▸ Document text:
Skip to comments.Amazing Grace: The Story of Ashley Smith
Posted on 03/26/2005 2:27:06 PM PST by TFFKAMM
She went out for cigarettes.
That's my favorite detail of the story of Elizabeth Ashley Smith. This was not a noble calling; it wasn't even a noble errand. But the craving for nicotine at 2 o'clock in the morning led Smith into the loaded gun of one Brian Nichols, a man who had already raped one woman and murdered four men. Acccording to Smith, Nichols forced her into her apartment, tied her up, put her in the bathtub and told her "I'm not going to hurt you if you just do what I say."
What would you do under those circumstances? Scream? Panic? Beg? But at that point, something else intervened. Smith actually communicated with her murderous captor. She says she saw him not as a monster but as a human being. She talked with him. She told her own story. How her former husband had been stabbed in a petty dispute and had died in her arms, how she had then developed a drug habit, had been caught for speeding and drunk driving, arrested for assault, and ceded custody of her young daughter to her own mother. She showed him her own wounds as a human being. And she saw through the terrible crimes this man had committed to the wounded soul beneath.
It would be politically correct to describe this encounter as a spiritual one. But it seems to me that it was more than that. It was, in the minds and souls of both human beings, an encounter with God. Smith's weapon was a hugely popular book, "The Purpose Driven Life," by Rick Warren, an unabashedly Christian guide to making it through life's highs and lows by constantly asking what God has intended for you. The book is indeed a powerful one - precisely because it insists on the notion that God knows all of us intimately - especially sinners. Smith says she read from Chapter 33, which centers on the role of Christian service, on the idea that in every moment there is a chance to serve others. "You can tell what they are by what they do," is one of the chapter's inscriptions from Matthew's Gospel.

▸ Material provided:
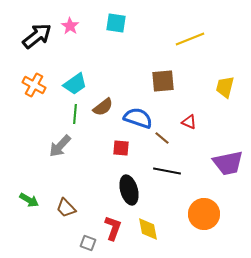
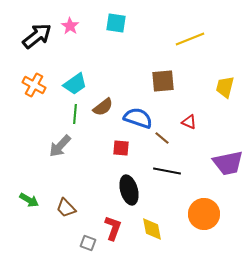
yellow diamond: moved 4 px right
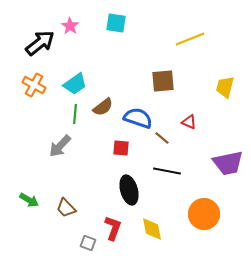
black arrow: moved 3 px right, 7 px down
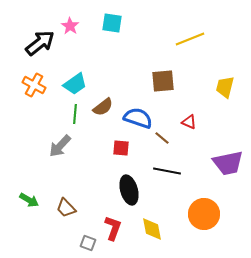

▸ The request: Please carry on the article about Ashley Smith, starting right after its last sentence. The data above is separate material, apart from the article.

▸ Reply to the task:
Smith, blessed by what can only be called grace, saw this terrifying early morning in suburban Atlanta as one of those opportunities. Warren writes in that chapter: "Great opportunities to serve never last long. They pass quickly, sometimes never to return again. You may only get one chance to serve that person, so take advantage of that moment." Smith did. By her own account, she talked to him, made breakfast, told him her story, listened. And as she revealed her own openness to grace, so, apparently, did he. "He told me I was his sister and he was my brother in Christ, and God had led him to me," Smith said. Maybe he was right.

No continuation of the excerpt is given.